DATA:
════════
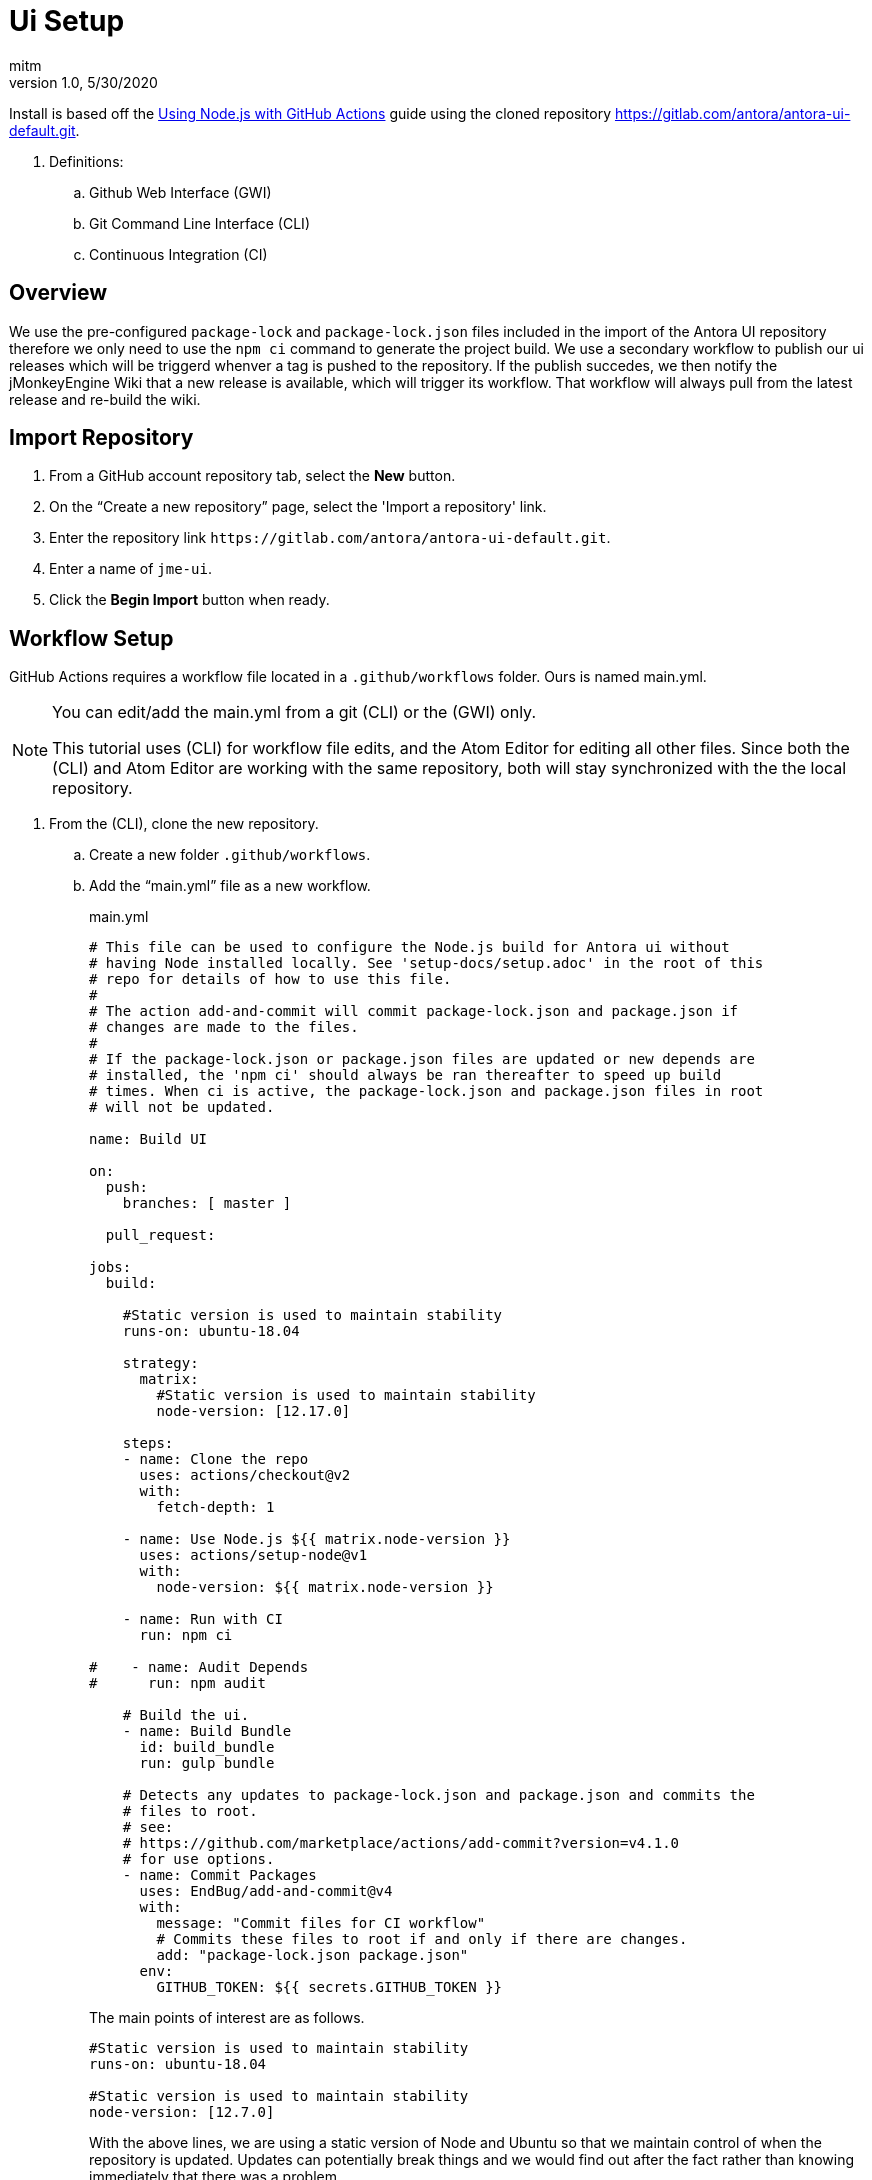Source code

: = Ui Setup
:author: mitm
:revnumber: 1.0
:revdate: 5/30/2020
:experimental:

Install is based off the link:https://help.github.com/en/actions/language-and-framework-guides/using-nodejs-with-github-actions[Using Node.js with GitHub Actions] guide using the cloned repository link:https://gitlab.com/antora/antora-ui-default.git[https://gitlab.com/antora/antora-ui-default.git].

. Definitions:
.. Github Web Interface (GWI)
.. Git Command Line Interface (CLI)
.. Continuous Integration (CI)

== Overview

We use the pre-configured `package-lock` and `package-lock.json` files included in the import of the Antora UI repository therefore we only need to use the `npm ci` command to generate the project build. We use a secondary workflow to publish our ui releases which will be triggerd whenver a tag is pushed to the repository. If the publish succedes, we then notify the jMonkeyEngine Wiki that a new release is available, which will trigger its workflow. That workflow will always pull from the latest release and re-build the wiki.

== Import Repository

. From a GitHub account repository tab, select the btn:[New] button.
. On the "`Create a new repository`" page, select the 'Import a repository' link.
. Enter the repository link `+++https://gitlab.com/antora/antora-ui-default.git+++`.
. Enter a name of `jme-ui`.
. Click the btn:[Begin Import] button when ready.

== Workflow Setup

GitHub Actions requires a workflow file located in a `.github/workflows` folder. Ours is named main.yml.

[NOTE]
====
You can edit/add the main.yml from a git (CLI) or the (GWI) only.

This tutorial uses (CLI) for workflow file edits, and the Atom Editor for editing all other files. Since both the (CLI) and Atom Editor are working with the same repository, both will stay synchronized with the the local repository.
====

. From the (CLI), clone the new repository.
.. Create a new folder `.github/workflows`.
.. Add the "`main.yml`" file as a new workflow.
+
--
.main.yml
```
# This file can be used to configure the Node.js build for Antora ui without
# having Node installed locally. See 'setup-docs/setup.adoc' in the root of this
# repo for details of how to use this file.
#
# The action add-and-commit will commit package-lock.json and package.json if
# changes are made to the files.
#
# If the package-lock.json or package.json files are updated or new depends are
# installed, the 'npm ci' should always be ran thereafter to speed up build
# times. When ci is active, the package-lock.json and package.json files in root
# will not be updated.

name: Build UI

on:
  push:
    branches: [ master ]

  pull_request:

jobs:
  build:

    #Static version is used to maintain stability
    runs-on: ubuntu-18.04

    strategy:
      matrix:
        #Static version is used to maintain stability
        node-version: [12.17.0]

    steps:
    - name: Clone the repo
      uses: actions/checkout@v2
      with:
        fetch-depth: 1

    - name: Use Node.js ${{ matrix.node-version }}
      uses: actions/setup-node@v1
      with:
        node-version: ${{ matrix.node-version }}

    - name: Run with CI
      run: npm ci

#    - name: Audit Depends
#      run: npm audit

    # Build the ui.
    - name: Build Bundle
      id: build_bundle
      run: gulp bundle

    # Detects any updates to package-lock.json and package.json and commits the
    # files to root.
    # see:
    # https://github.com/marketplace/actions/add-commit?version=v4.1.0
    # for use options.
    - name: Commit Packages
      uses: EndBug/add-and-commit@v4
      with:
        message: "Commit files for CI workflow"
        # Commits these files to root if and only if there are changes.
        add: "package-lock.json package.json"
      env:
        GITHUB_TOKEN: ${{ secrets.GITHUB_TOKEN }}
```

The main points of interest are as follows.

```
#Static version is used to maintain stability
runs-on: ubuntu-18.04

#Static version is used to maintain stability
node-version: [12.7.0]
```

With the above lines, we are using a static version of Node and Ubuntu so that we maintain control of when the repository is updated. Updates can potentially break things and we would find out after the fact rather than knowing immediately that there was a problem.

```
- name: Commit Packages
  uses: EndBug/add-and-commit@v4
  with:
    message: "Commit files for CI workflow"
    # Commits these files to root if and only if there are changes.
    add: "package-lock.json package.json"
```
This command will commit the files `package-lock.json` and `package.json` when there are changes to the files.

```
env:
  GITHUB_TOKEN: ${{ secrets.GITHUB_TOKEN }}
```
The `secrets.GITHUB_TOKEN` doesn't have authorization to create any successive events so we avoid an infinate loop of commit, run workflows, commit, run workflows.
--
.. Add, commit and push master to the repository.

== New Releases

We have a sucessful build so now we need to configure our workflow to publish releases to the repository. This workflow will also notify the jme wiki that a release was pushed so it will run it's workflow. That will pull the latest release of the ui into the wiki.

This workflow will run whenever a symantic versioned tag is pushed to the repository.

. Add the "`release.yml`" file as a new workflow.
. Add, commit and push master to the repository.

.release.yml
```
# This workflow will push a release whenver a tag is pushed to the repository.
name: "tagged-release"

on:
  push:
    tags:
      - v*

jobs:
  tagged-release:

    #Static version is used to maintain stability
    runs-on: ubuntu-18.04

    strategy:
      matrix:
        #Static version is used to maintain stability
        node-version: [12.17.0]

    steps:
    - name: Clone the repo
      uses: actions/checkout@v2
      with:
        fetch-depth: 1

    - name: Use Node.js ${{ matrix.node-version }}
      uses: actions/setup-node@v1
      with:
        node-version: ${{ matrix.node-version }}

    # Do not use this workflow with the install command. A stable environment is
    # already expected for releases.
    - name: Run with CI
      run: npm ci

    # Build to ui for release.
    - name: Build Bundle
      id: build_bundle
      run: gulp bundle

    # Strip the refs/heads/ from GITHUB_REF leaving only the tag name.
    - name: Set output
      id: vars
      run: echo ::set-output name=tag::${GITHUB_REF#refs/*/}

    # Deploy a new release.
    # see: https://github.com/marvinpinto/action-automatic-releases
    - name: Upload Release
      if: ( steps.build_bundle.outcome  != 'failure' )
        &&  ( steps.build_bundle.outcome != 'skipped' )
      id: upload_release
      uses: "marvinpinto/action-automatic-releases@latest"
      with:
          repo_token: "${{ secrets.GITHUB_TOKEN }}"
          prerelease: false
          title: format('jme-ui {0}', ${{ steps.vars.outputs.tag }})
          files: ./build/ui-bundle.zip

    # Notify the docs repo we have a new ui.
    - name: Docs Dispatch Event
      if: ( steps.upload_release.outcome  != 'failure' )
        &&  ( steps.upload_release.outcome != 'skipped' )
      run: |
       curl -X POST https://api.github.com/repos/mitm001/docs.jmonkeyengine.org/dispatches \
       --user ${{ secrets.JME_UI_DISPATCH }} \
       --data '{"event_type":"ui-build","client_payload":{"sha": "${{ github.sha }}"}}'
    ```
════════
TASK GOAL: Please repeat the records above exactly, leaving every picture out.

YOUR SOLUTION:
Source code

: = Ui Setup
:author: mitm
:revnumber: 1.0
:revdate: 5/30/2020
:experimental:

Install is based off the link:https://help.github.com/en/actions/language-and-framework-guides/using-nodejs-with-github-actions[Using Node.js with GitHub Actions] guide using the cloned repository link:https://gitlab.com/antora/antora-ui-default.git[https://gitlab.com/antora/antora-ui-default.git].

. Definitions:
.. Github Web Interface (GWI)
.. Git Command Line Interface (CLI)
.. Continuous Integration (CI)

== Overview

We use the pre-configured `package-lock` and `package-lock.json` files included in the import of the Antora UI repository therefore we only need to use the `npm ci` command to generate the project build. We use a secondary workflow to publish our ui releases which will be triggerd whenver a tag is pushed to the repository. If the publish succedes, we then notify the jMonkeyEngine Wiki that a new release is available, which will trigger its workflow. That workflow will always pull from the latest release and re-build the wiki.

== Import Repository

. From a GitHub account repository tab, select the btn:[New] button.
. On the "`Create a new repository`" page, select the 'Import a repository' link.
. Enter the repository link `+++https://gitlab.com/antora/antora-ui-default.git+++`.
. Enter a name of `jme-ui`.
. Click the btn:[Begin Import] button when ready.

== Workflow Setup

GitHub Actions requires a workflow file located in a `.github/workflows` folder. Ours is named main.yml.

[NOTE]
====
You can edit/add the main.yml from a git (CLI) or the (GWI) only.

This tutorial uses (CLI) for workflow file edits, and the Atom Editor for editing all other files. Since both the (CLI) and Atom Editor are working with the same repository, both will stay synchronized with the the local repository.
====

. From the (CLI), clone the new repository.
.. Create a new folder `.github/workflows`.
.. Add the "`main.yml`" file as a new workflow.
+
--
.main.yml
```
# This file can be used to configure the Node.js build for Antora ui without
# having Node installed locally. See 'setup-docs/setup.adoc' in the root of this
# repo for details of how to use this file.
#
# The action add-and-commit will commit package-lock.json and package.json if
# changes are made to the files.
#
# If the package-lock.json or package.json files are updated or new depends are
# installed, the 'npm ci' should always be ran thereafter to speed up build
# times. When ci is active, the package-lock.json and package.json files in root
# will not be updated.

name: Build UI

on:
  push:
    branches: [ master ]

  pull_request:

jobs:
  build:

    #Static version is used to maintain stability
    runs-on: ubuntu-18.04

    strategy:
      matrix:
        #Static version is used to maintain stability
        node-version: [12.17.0]

    steps:
    - name: Clone the repo
      uses: actions/checkout@v2
      with:
        fetch-depth: 1

    - name: Use Node.js ${{ matrix.node-version }}
      uses: actions/setup-node@v1
      with:
        node-version: ${{ matrix.node-version }}

    - name: Run with CI
      run: npm ci

#    - name: Audit Depends
#      run: npm audit

    # Build the ui.
    - name: Build Bundle
      id: build_bundle
      run: gulp bundle

    # Detects any updates to package-lock.json and package.json and commits the
    # files to root.
    # see:
    # https://github.com/marketplace/actions/add-commit?version=v4.1.0
    # for use options.
    - name: Commit Packages
      uses: EndBug/add-and-commit@v4
      with:
        message: "Commit files for CI workflow"
        # Commits these files to root if and only if there are changes.
        add: "package-lock.json package.json"
      env:
        GITHUB_TOKEN: ${{ secrets.GITHUB_TOKEN }}
```

The main points of interest are as follows.

```
#Static version is used to maintain stability
runs-on: ubuntu-18.04

#Static version is used to maintain stability
node-version: [12.7.0]
```

With the above lines, we are using a static version of Node and Ubuntu so that we maintain control of when the repository is updated. Updates can potentially break things and we would find out after the fact rather than knowing immediately that there was a problem.

```
- name: Commit Packages
  uses: EndBug/add-and-commit@v4
  with:
    message: "Commit files for CI workflow"
    # Commits these files to root if and only if there are changes.
    add: "package-lock.json package.json"
```
This command will commit the files `package-lock.json` and `package.json` when there are changes to the files.

```
env:
  GITHUB_TOKEN: ${{ secrets.GITHUB_TOKEN }}
```
The `secrets.GITHUB_TOKEN` doesn't have authorization to create any successive events so we avoid an infinate loop of commit, run workflows, commit, run workflows.
--
.. Add, commit and push master to the repository.

== New Releases

We have a sucessful build so now we need to configure our workflow to publish releases to the repository. This workflow will also notify the jme wiki that a release was pushed so it will run it's workflow. That will pull the latest release of the ui into the wiki.

This workflow will run whenever a symantic versioned tag is pushed to the repository.

. Add the "`release.yml`" file as a new workflow.
. Add, commit and push master to the repository.

.release.yml
```
# This workflow will push a release whenver a tag is pushed to the repository.
name: "tagged-release"

on:
  push:
    tags:
      - v*

jobs:
  tagged-release:

    #Static version is used to maintain stability
    runs-on: ubuntu-18.04

    strategy:
      matrix:
        #Static version is used to maintain stability
        node-version: [12.17.0]

    steps:
    - name: Clone the repo
      uses: actions/checkout@v2
      with:
        fetch-depth: 1

    - name: Use Node.js ${{ matrix.node-version }}
      uses: actions/setup-node@v1
      with:
        node-version: ${{ matrix.node-version }}

    # Do not use this workflow with the install command. A stable environment is
    # already expected for releases.
    - name: Run with CI
      run: npm ci

    # Build to ui for release.
    - name: Build Bundle
      id: build_bundle
      run: gulp bundle

    # Strip the refs/heads/ from GITHUB_REF leaving only the tag name.
    - name: Set output
      id: vars
      run: echo ::set-output name=tag::${GITHUB_REF#refs/*/}

    # Deploy a new release.
    # see: https://github.com/marvinpinto/action-automatic-releases
    - name: Upload Release
      if: ( steps.build_bundle.outcome  != 'failure' )
        &&  ( steps.build_bundle.outcome != 'skipped' )
      id: upload_release
      uses: "marvinpinto/action-automatic-releases@latest"
      with:
          repo_token: "${{ secrets.GITHUB_TOKEN }}"
          prerelease: false
          title: format('jme-ui {0}', ${{ steps.vars.outputs.tag }})
          files: ./build/ui-bundle.zip

    # Notify the docs repo we have a new ui.
    - name: Docs Dispatch Event
      if: ( steps.upload_release.outcome  != 'failure' )
        &&  ( steps.upload_release.outcome != 'skipped' )
      run: |
       curl -X POST https://api.github.com/repos/mitm001/docs.jmonkeyengine.org/dispatches \
       --user ${{ secrets.JME_UI_DISPATCH }} \
       --data '{"event_type":"ui-build","client_payload":{"sha": "${{ github.sha }}"}}'
    ```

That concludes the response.